This Sunday is Christ the King Sunday as well as Thanksgiving Sunday. There are places in the world that do not celebrate Thanksgiving and some that do not follow the lectionary and do not even observe Christ the King Sunday. I think that it is appropriate to combine the two—be thankful that Christ is our King.

Holy Scripture records the last words of King David in 2 Samuel 23:1-7. We can read the text through the setting of an old dying king, but we can also read it through a Christological lens (while some scholars frown on this, I don’t care. I frown on their use of Scripture to promote their political agendas). There are many profound prophetic symbols discovered in this passage of Scripture if one is wise enough to look for Christ.
There is mentioned the man exalted, anointed, and the hero of songs in the first verse. Jesus was exalted on the cross, anointed with the Holy Spirit (not just oil), and is today the hero of our praise in songs. While the Spirit of God spoke through David, It was upon Jesus. We know that both David and Jesus had plenty of unrighteous enemies, yet both listened to Father God Almighty, the Rock of Ages, for encouragement to drown out any fear of men.
The fourth verse speaks of a king to come who is the light of the morning and brings grass from the earth. We Christians recognize Jesus Christ as the Light of the World and the Fountain of Life that brings life and light to all who would believe in Him. The fifth verse speaks of an everlasting covenant, arranged and secured in every part with means no legal loopholes—this is a promise from God concerning David’s and our salvation. Jesus’ Hebrew name, Yeshua, literally means the LORD’s Salvation. He sealed the New Covenant with His own blood.

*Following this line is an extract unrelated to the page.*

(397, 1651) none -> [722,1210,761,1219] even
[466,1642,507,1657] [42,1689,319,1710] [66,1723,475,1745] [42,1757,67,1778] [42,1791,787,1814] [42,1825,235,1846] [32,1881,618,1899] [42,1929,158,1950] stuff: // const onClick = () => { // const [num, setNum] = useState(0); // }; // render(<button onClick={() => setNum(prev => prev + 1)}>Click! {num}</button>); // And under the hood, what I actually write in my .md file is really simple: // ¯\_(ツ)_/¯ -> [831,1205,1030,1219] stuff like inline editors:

The concluding verses of passage focus on evil men being cast aside like thorns and the symbolism not only of the dice being cast, but also of the crown of thorns being forced upon the head of Christ. Sin and evil intent becomes real shame and mockery. A tool of iron or the shaft of a spear is mentioned due to the inability to touch the thorns. There again the representation of sin being so harmful to humans there is pain in handling it. Christ not only handles the sin, he withstands the tool of iron pressing the crown of thorns upon His head, and died for our sins before the spear was cast into His side. While the winnow fork has not yet been picked up by Christ to end the time of Grace and begin the time of Judgment, He has robbed Satan of power over death and sin. Sin and death have no power over Christ and because of His work on the cross—they are burned up and it lie at the foot of the cross. This is our salvation found in the dying words of David and at Calvary. So be thankful for Christ our King reigns!